Os investigadores das ciências sociais já reflectiram sobre o verdadeiro fermento da pequena e da grande corrupção. E os diversos organismos nacionais e internacionais também já multiplicaram estudos, barómetros e rankings sobre as consequências devastadores para a economia dos cidadãos, das empresas e dos Estados.

Nada tem sido suficiente para despertar as consciências e mobilizar os cidadãos contra esta praga, da qual a sociedade não se consegue livrar.

Os portugueses merecem os políticos que têm, o Estado que lhes cobra o dinheiro dos impostos e ainda os abandona e maltrata e também a espécie de liberdade formal que lhes permite viver a vidinha e aconchegar a resignação.

As fortunas censuráveis, por enquanto, continuam a ser apenas aquelas que estão ligadas aos tráficos de droga e seres humanos. As outras, aquelas que a economia global também acalenta, certamente mais adequadas ao colarinho branco do trois pièces, que geram também fabulosas comissões, sempre acobertadas por uma qualquer offshore, ainda são toleradas pela sociedade, numa espécie de masoquismo indulgente em relação a verdadeiros meliantes, quiçá por também criarem postos de trabalho.

Basta dar uma olhadela para algumas indústrias e sectores, da banca ao mercado de capitais, do armamento à farmacêutica, da aeronáutica ao imobiliário, do petróleo aos diamantes para perceber que estamos rodeados de gangsters com semblante polido e verniz modernaço, sempre protegidos e com direito de antena, dos grandes fóruns aos Media, sempre em nome de um qualquer interesse nacional.

Já bem cientes que a grande diferença entre a direita e a esquerda se resume à retórica, os portugueses tardam em interiorizar as consequências das únicas ideologias que ainda resistem: o esverdeado do dólar e o azulado do euro.
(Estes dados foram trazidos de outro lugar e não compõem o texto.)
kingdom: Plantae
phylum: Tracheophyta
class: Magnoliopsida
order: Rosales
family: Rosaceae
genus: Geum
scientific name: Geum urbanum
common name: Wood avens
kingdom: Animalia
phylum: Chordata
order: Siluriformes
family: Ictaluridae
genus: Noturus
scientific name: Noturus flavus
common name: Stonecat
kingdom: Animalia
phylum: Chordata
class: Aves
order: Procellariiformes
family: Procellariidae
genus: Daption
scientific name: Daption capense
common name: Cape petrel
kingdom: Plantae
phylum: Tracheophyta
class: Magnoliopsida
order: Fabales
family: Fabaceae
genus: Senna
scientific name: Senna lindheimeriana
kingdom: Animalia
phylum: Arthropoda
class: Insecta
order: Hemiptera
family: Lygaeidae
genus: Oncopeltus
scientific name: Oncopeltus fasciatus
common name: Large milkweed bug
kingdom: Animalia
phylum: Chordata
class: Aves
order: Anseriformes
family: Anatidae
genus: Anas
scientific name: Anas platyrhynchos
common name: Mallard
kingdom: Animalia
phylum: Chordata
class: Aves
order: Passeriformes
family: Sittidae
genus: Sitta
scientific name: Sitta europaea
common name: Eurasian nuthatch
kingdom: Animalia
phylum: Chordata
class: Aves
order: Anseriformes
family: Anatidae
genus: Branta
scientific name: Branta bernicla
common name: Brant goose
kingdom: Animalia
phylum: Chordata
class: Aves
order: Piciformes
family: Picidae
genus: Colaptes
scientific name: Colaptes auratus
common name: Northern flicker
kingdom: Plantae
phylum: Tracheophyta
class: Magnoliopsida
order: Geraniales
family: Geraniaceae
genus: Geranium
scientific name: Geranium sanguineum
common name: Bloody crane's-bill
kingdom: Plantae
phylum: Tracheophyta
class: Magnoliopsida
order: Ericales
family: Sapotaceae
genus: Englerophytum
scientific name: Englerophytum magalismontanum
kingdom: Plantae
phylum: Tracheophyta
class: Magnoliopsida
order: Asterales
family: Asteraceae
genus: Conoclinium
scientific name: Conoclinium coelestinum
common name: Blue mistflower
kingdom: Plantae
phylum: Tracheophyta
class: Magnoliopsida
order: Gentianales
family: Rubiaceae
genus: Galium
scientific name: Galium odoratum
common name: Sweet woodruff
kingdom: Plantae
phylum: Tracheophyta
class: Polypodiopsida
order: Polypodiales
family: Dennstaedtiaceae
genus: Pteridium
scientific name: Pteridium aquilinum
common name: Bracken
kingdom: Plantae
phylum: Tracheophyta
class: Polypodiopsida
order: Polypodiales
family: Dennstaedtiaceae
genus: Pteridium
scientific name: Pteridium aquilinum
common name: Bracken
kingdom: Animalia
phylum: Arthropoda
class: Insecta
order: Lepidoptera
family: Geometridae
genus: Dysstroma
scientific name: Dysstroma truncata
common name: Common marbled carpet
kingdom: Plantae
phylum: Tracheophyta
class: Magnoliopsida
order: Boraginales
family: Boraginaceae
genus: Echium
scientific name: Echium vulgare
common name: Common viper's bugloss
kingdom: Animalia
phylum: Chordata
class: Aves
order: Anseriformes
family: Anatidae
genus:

Como em Espanha, nós também "Podemos", mas só com olhos bem abertos, sem nunca esquecer Blair e Obama, porque sabemos bem como acabaram as suas promessas de mudança.

Mesmo em Portugal, em que o Estado está há muito tempo capturado por interesses dominantes, a mudança é possível, é sempre possível, nem que seja através da escolha de uma nova ilusão que, afinal, poderá ser apenas e tão-somente, mais uma vez, aquilo que nos parece o mal menor.

E se assim for, então será um novo passo em frente.